Riunione infinita al lavoro, sciopero Atm (per chi non è di Milano, sciopero dell’Azienda dei Trasporti Milanesi che, negli ultimi anni, si verifica, tendenzialmente, ogni due settimane) e acquazzone come dio comanda. Tutte le mie volontà di arrivare al concerto ad un orario decente falliscono miseramente. Allo stesso modo, anche le mie aspettative vengono ribaltate totalmente: convinta che avrei pianto dall’inizio alla fine del concerto, mi ritrovo fin da subito in un dj suonato circondato da luci al neon e fumi sottopalco. È impossibile restare fermi. Sul palco, oltre ad un affascinante James Blake alle tastiere, un set composto solamente da un batterista e un polistrumentista che alterna tastiere e diavolerie elettroniche con le chitarre. Ognuno suona su ritmi, basi, volumi differenti, c’è chi accelera improvvisamente, chi rallenta, chi crea caos, chi crea ordine. Sembra impossibile creare un live simile, ma in tre riproducono un muro sonoro devastante.
Il 18 settembre 2023 al Fabrique di Milano rappresenta la prima data del tour europeo di Playing robots into Heaven, sesto album del cantante britannico che ritorna alle sue origini elettroniche.

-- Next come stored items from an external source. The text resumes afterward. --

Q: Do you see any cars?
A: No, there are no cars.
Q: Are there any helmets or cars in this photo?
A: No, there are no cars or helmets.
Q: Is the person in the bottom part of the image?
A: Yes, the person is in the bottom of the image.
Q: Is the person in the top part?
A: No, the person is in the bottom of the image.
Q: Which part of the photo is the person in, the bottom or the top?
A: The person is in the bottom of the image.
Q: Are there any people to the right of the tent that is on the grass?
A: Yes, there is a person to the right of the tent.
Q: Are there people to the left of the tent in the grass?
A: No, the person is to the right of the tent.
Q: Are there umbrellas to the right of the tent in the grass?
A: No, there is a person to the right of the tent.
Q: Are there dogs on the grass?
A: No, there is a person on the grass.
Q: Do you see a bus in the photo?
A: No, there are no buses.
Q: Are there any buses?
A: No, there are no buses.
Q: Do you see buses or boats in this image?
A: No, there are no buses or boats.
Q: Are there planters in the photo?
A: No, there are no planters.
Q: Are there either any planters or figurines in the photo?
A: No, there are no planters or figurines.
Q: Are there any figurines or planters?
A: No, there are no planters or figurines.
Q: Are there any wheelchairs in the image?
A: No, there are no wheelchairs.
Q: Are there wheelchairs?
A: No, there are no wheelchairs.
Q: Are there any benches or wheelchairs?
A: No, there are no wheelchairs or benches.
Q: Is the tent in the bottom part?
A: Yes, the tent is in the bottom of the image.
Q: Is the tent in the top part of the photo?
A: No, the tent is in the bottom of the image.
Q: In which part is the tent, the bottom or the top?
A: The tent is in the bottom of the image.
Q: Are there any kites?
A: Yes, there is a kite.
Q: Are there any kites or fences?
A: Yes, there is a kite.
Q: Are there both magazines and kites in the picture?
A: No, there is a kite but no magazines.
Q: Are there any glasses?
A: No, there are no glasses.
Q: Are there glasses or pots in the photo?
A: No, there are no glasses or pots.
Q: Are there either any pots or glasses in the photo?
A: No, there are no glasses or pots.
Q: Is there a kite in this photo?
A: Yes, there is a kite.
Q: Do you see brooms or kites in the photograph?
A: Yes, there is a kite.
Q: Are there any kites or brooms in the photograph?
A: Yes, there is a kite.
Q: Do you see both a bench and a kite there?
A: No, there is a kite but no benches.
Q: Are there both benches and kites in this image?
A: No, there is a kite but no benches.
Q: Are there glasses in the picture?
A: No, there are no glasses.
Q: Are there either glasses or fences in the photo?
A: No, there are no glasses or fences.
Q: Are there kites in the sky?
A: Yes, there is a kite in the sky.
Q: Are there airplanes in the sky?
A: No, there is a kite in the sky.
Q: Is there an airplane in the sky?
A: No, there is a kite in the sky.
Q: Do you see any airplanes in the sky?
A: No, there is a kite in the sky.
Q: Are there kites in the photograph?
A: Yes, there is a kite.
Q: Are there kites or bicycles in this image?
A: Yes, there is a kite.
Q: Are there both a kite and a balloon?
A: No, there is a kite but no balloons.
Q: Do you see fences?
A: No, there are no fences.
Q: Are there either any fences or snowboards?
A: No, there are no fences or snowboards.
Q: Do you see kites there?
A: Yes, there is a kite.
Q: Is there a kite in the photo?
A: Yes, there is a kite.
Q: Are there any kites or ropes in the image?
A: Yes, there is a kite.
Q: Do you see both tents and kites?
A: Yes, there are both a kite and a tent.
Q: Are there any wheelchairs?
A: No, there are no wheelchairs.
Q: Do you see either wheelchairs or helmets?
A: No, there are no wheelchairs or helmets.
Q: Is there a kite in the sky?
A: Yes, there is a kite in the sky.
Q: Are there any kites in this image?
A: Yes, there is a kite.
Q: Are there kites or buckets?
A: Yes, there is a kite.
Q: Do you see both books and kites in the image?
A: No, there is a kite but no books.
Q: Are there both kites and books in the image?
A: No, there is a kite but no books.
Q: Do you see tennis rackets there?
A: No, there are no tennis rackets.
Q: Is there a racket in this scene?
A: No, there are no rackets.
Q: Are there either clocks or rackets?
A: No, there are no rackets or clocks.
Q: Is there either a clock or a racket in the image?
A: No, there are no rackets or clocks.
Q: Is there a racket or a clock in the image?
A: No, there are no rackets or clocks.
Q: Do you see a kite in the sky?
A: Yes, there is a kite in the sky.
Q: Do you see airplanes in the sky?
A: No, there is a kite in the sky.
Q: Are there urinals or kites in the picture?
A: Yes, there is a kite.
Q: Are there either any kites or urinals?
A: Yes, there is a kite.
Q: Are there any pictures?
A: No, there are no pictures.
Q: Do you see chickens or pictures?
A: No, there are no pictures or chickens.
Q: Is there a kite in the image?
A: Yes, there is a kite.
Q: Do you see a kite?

La maggior parte del materiale è frutto di schizzi su sintetizzatori modulari che il cantante portava in tournée, facendo jam session per passare le ore tra un concerto e l’altro. Alcune di queste registrazioni si sono trasformate in strumenti per i suoi DJ set e alla fine sono diventate le fondamenta di brani adatti al dancefloor. Blake strizza l’occhio alle sue radici dubstep e intreccia elementi di techno, R&B, house e ambient, mantenendo la sua distintiva e gelida malinconia come file rouge e accompagnando il tutto dalla sua voce soul. Il risultato è un’evoluzione ispirata del suo sound, con Blake che di tanto in tanto guarda nello specchietto retrovisore mentre si muove in una nuova direzione.

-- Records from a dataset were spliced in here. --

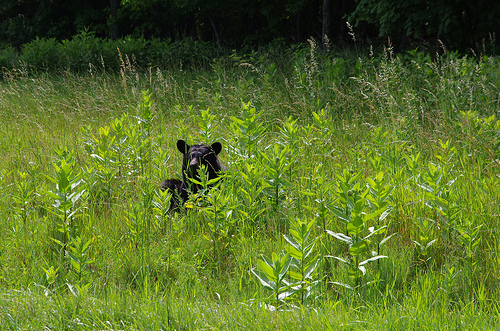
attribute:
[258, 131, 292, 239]
plant — small and green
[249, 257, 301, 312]
green plant — small and green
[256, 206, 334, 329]
plant — small and green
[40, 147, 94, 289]
plant — green 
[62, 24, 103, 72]
plant — small and green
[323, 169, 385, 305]
green plant — small and green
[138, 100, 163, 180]
green — small and green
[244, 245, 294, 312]
plant — small and green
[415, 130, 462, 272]
plants — small and green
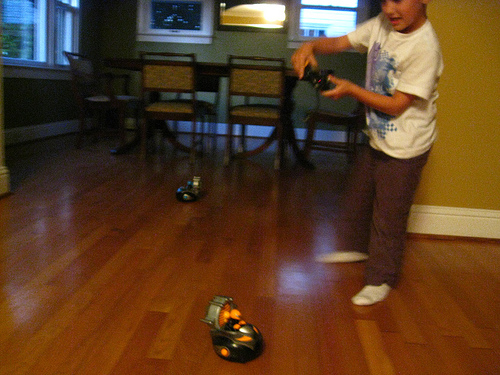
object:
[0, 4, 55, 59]
window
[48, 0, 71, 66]
window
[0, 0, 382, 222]
dining room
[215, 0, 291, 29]
mirror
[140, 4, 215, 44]
white window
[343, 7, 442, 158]
t-shirt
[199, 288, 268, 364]
car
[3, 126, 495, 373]
hardwood floor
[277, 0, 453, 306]
boy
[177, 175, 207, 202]
car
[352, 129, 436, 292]
pants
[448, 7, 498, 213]
wall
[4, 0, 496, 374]
living room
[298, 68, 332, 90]
remote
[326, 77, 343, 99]
hand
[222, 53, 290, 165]
chair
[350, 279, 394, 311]
socks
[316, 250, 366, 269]
socks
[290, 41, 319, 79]
hands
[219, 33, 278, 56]
wall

La scaletta del concerto è infatti un susseguirsi di improvvisazioni elettroniche e di composizioni del repertorio di Blake di una qualità e raffinatezza impressionanti. Preoccupato di fare brutta figura e di mandare tutto all’aria (“we can all fuck this up”, ha detto moderatamente titubante), James Blake ci propone suoni da club e echi dub, energia techno e beat hip hop che si tessono attraverso i nuovi brani come Asking to break, Loading, Fall Back e Tell me. Elemento essenziale del concerto è il ritmo che a volte ti martella con la cassa dritta mentre in altre occasioni fa fatica a prendere corpo, lasciando un senso d’incompletezza. Anche la platea sembra un po’ frastornata, sempre in attesa di un liberatorio momento a cui affidarsi con certezza e tranquillità per viaggiare su dei comodi vagoni. Quando però la direzione si fa chiara e prende per mano la composizione, che sia di elettronica pura, sia che sia pop, tutto diventa magico e accattivante. Fire the editor del nuovo album è una carezza ma dal vivo si trasforma sul finale in un lungo strumentale con la batteria elettronica che colpisce nel petto.

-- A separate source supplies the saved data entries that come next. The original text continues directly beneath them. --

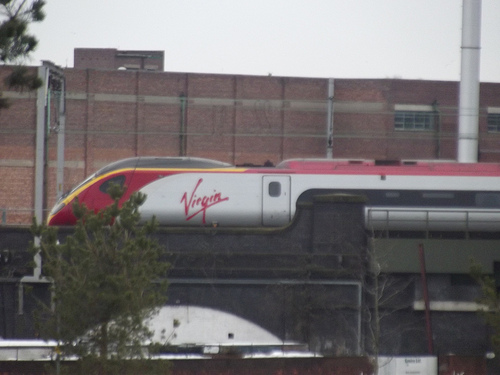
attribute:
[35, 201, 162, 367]
tree — small, green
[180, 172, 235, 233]
logo — red 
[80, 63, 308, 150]
brick building — red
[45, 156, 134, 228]
nose — red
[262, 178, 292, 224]
door — train's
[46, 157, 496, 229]
train — silver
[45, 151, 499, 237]
train engine — red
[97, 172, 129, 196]
window — train, cockpit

L’ultimo album è però anche la cornice della riproposizione dei pezzi storici dell’artista, a partire da Limit to your Love, la ballad onirica spezzata dal silenzio e da echi malinconici a Big Hammer e Hummingbird.
Giocandosela a parimerito con Justin Vernon dei Bon Iver, Blake è l’artista della malinconia, il più infido e ricco dei sentimenti umani, sentimento rannicchiato al sicuro nel suo sofferto, pieno e rotto timbro vocale. Ovviamente, uno dei miei sentimenti dolorosamente preferiti.
«Thank you for being the first to hear the new songs, live. Thank you for coming» dice Blake al termine del concerto, in cui non ha quasi mai parlato con il pubblico, ma si è rivolto a ogni persona presente con la sua musica, il suo linguaggio. Un live che verso il finale propone Godspeed, cover di Frank Ocean per chiudere poi con il brano Modern Soul del 2016 che si ricollega agilmente con i suoni del nuovo album, coerente con il resto della scaletta.
Un concerto illuminante, e spiazzante al tempo stesso, assolutamente da godersi che, a mio parere, funzionava di più quando il groove alzava i toni ma perdeva un po’ di smalto quando si addentrava nella dimensione più intimistica.